By creating an undef array, you are explicitly asking for an array filled with junk values, with whatever happens to be in memory. Sometimes, zeros may be what just happens to be there.
zeros is for if you want zeros.

julia> zeros(Int, 20)
20-element Vector{Int64}:
 0
 0
 0
 0
 0
 0
 0
 0
 0
 0
 0
 0
 0
 0
 0
 0
 0
 0
 0
 0

I did something like the following long ago and found it instructive about how often you can expect to get all zero memory when using undef for Int64 arrays:

function sim(n = 10, n_reps = 1_000_000)
    all_zeros = 0
    sum_zeros = 0

    for _ in 1:n_reps
        x = Array{Int}(undef, n)
        count_zeros = 0
        for i in 1:n
            count_zeros += (x[i] == 0)
        end
        all_zeros += (count_zeros == n)
        sum_zeros += count_zeros
    end

    (all_zeros / n_reps, sum_zeros / (n_reps * n))
end

all_zeros_freq, elementwise_zero_freq = sim()

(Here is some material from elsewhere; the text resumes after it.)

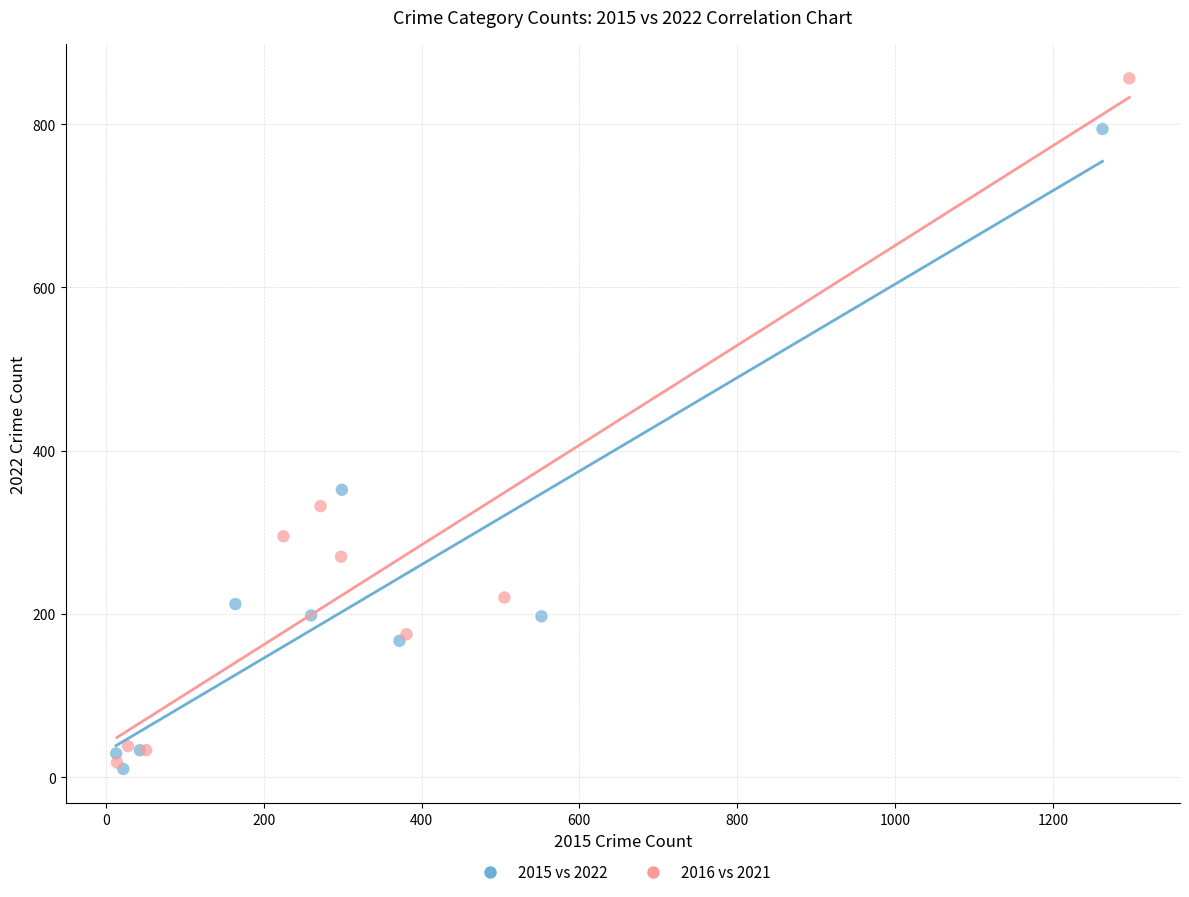

Which series contains the highest Y value?

2016 vs 2021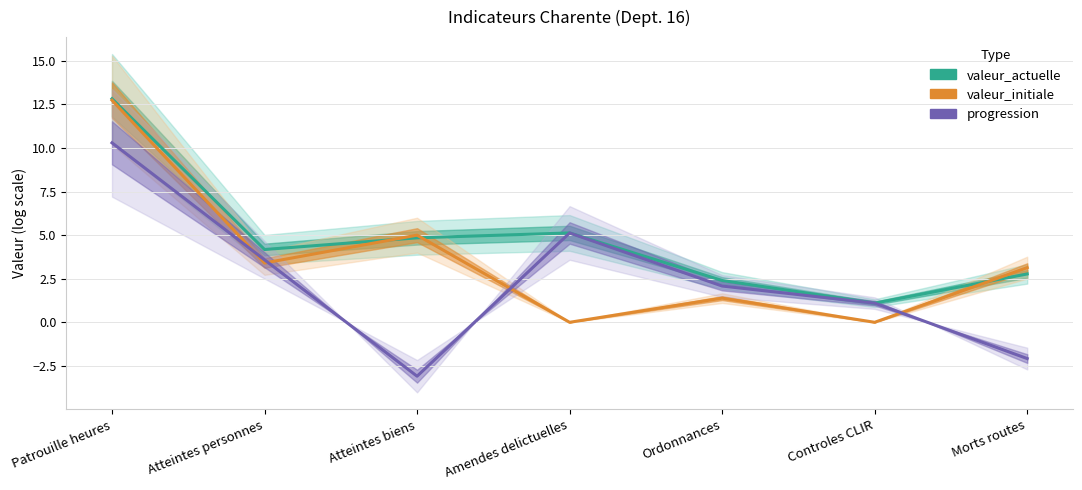

What is the average value of the progression series?

2.4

On my laptop, opening a REPL and then running that whole block (including redefining the function) many times gradually drops the frequency of all zero memory as more and more dirty memory gets reused. The first round produces something like (0.997094, 0.9973374), but I can get it down below 90% if I cheap copying and pasting the same code.